A printed code of conduct also will be given to fans entering gates near the left-field stands, spelling out what is unacceptable behavior, including throwing objects.
The new measures are to combat unruly fans. Last week, 60 were ejected for throwing objects at ex-Twin Chuck Knoblauch, who was playing left field for the New York Yankees.
No one was arrested, but the Twins nearly forfeited the game. The team returns home Friday to play seven games against the Kansas City Royals and the Boston Red Sox.
Also Friday, a security official with Major League Baseball will meet with Minneapolis Police Chief Robert Olson, Sgt. Bill Whisney of the downtown command and Twins Vice President Matt Hoy.
``The essential ingredient for us in every major-league city in terms of our crowd-management program is our relationship with the police,'' said Kevin Hallinan, MLB senior vice president for security and facility management. ''... We believe, and the Twins do as well, that the police can probably play a more meaningful role.''
Minneapolis off-duty police have not worked Twins games since 1992, when a dispute with the team developed. Since then, the Twins have used off-duty corrections officers for security.

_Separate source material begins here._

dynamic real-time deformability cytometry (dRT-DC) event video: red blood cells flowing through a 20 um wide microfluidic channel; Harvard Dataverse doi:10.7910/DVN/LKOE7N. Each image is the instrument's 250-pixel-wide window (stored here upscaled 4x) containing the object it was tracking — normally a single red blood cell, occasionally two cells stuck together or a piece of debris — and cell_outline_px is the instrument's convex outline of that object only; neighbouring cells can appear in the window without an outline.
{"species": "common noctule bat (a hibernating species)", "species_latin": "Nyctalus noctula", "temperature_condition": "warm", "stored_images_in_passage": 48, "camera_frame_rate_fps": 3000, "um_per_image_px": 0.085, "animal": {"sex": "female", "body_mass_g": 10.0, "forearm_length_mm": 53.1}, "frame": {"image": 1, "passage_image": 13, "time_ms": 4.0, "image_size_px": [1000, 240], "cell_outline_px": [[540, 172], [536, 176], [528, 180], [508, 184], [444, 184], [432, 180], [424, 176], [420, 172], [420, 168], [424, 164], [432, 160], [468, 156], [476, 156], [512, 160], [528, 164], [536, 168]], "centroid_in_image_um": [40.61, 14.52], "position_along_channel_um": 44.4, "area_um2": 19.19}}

Hoy expressed ``absolute confidence'' in the security staff and said the number of guards will double.
Vendors will no longer sell beer in upper- and lower-level general-admission seats or in reserved seats between the Twins bullpen and left field. Fans there will have to buy beer at concession stands. Otherwise, beer sales, which are currently cut off at 7 1/2 innings, won't change for now, he said.

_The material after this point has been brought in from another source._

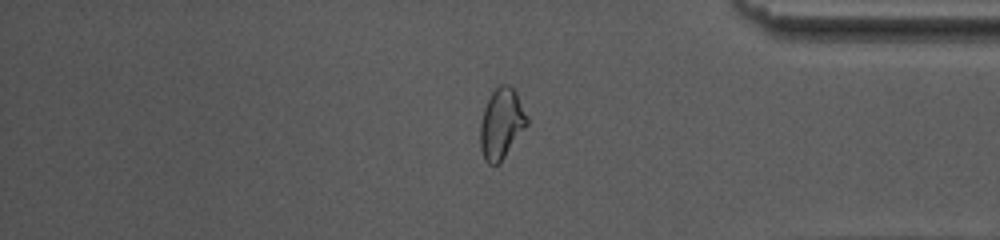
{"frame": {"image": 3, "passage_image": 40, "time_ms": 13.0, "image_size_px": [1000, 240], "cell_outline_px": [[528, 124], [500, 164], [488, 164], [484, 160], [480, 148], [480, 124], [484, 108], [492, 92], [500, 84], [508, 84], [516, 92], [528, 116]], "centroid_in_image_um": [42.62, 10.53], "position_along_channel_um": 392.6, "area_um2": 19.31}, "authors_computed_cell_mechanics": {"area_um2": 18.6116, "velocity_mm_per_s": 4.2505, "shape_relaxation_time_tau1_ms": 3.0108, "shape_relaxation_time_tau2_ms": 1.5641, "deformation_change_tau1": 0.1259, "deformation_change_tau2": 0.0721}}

The Twins also are upgrading their camera system to make it easier to identify unruly fans.
``We are certainly going to eject anyone that displays any behavior that is not acceptable, and whenever possible we are going to prosecute them to the full extent of the law,'' Hoy said.
Some former officers think it would help to have police inside the Dome.
``Police are going to get a lot more respect than somebody in a security uniform,'' said Bob Goedderz, a retired sergeant who supervises 11 off-duty officers at the Target Center for Timberwolves games.
``Nobody ever threw anything at any games we worked,'' said retired Sgt. John Locke, former Dome special-events coordinator.
Olson said he's prepared to collaborate with baseball officials, but he said using off-duty officers is a decision of the ballpark, not police.
``I don't think that hiring off-duty cops is a silver bullet to solve all your problems. Good crowd management is probably more important,'' he said.